### WHAT THE EXERCISE ASKS
Please state in a single number how many lines of the entries below include the word "gasta".

### Page images and extracted text
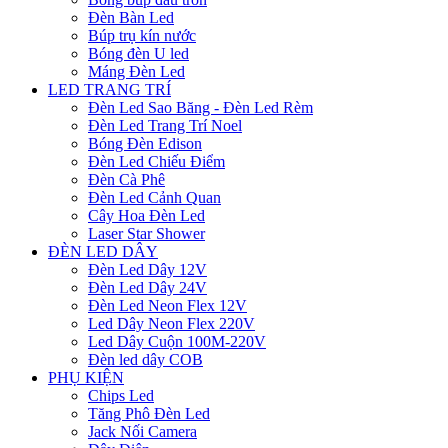
Đèn Bàn Led
Búp trụ kín nước
Bóng đèn U led
Máng Đèn Led
LED TRANG TRÍ
Đèn Led Sao Băng - Đèn Led Rèm
Đèn Led Trang Trí Noel
Bóng Đèn Edison
Đèn Led Chiếu Điểm
Đèn Cà Phê
Đèn Led Cảnh Quan
Cây Hoa Đèn Led
Laser Star Shower
ĐÈN LED DÂY
Đèn Led Dây 12V
Đèn Led Dây 24V
Đèn Led Neon Flex 12V
Led Dây Neon Flex 220V
Led Dây Cuộn 100M-220V
Đèn led dây COB
PHỤ KIỆN
Chips Led
Tăng Phô Đèn Led
Jack Nối Camera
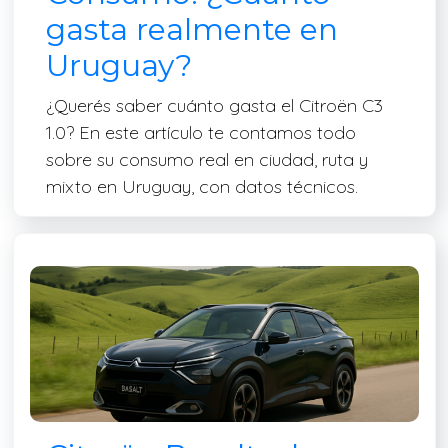
gasta realmente en
Uruguay?
¿Querés saber cuánto gasta el Citroën C3
1.0? En este artículo te contamos todo
sobre su consumo real en ciudad, ruta y
mixto en Uruguay, con datos técnicos.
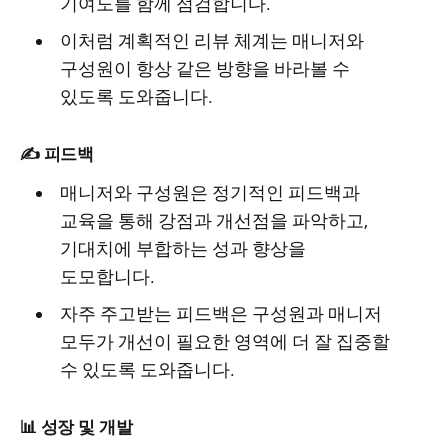
기여도를 함께 점검합니다.
이처럼 계획적인 리뷰 체계는 매니저와
구성원이 항상 같은 방향을 바라볼 수
있도록 도와줍니다.
✍️ 피드백
매니저와 구성원은 정기적인 피드백과
교육을 통해 강점과 개선점을 파악하고,
기대치에 부합하는 성과 향상을
도모합니다.
자주 주고받는 피드백은 구성원과 매니저
모두가 개선이 필요한 영역에 더 잘 집중할
수 있도록 도와줍니다.
📊 성장 및 개발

### ANSWER TO THIS EXERCISE
2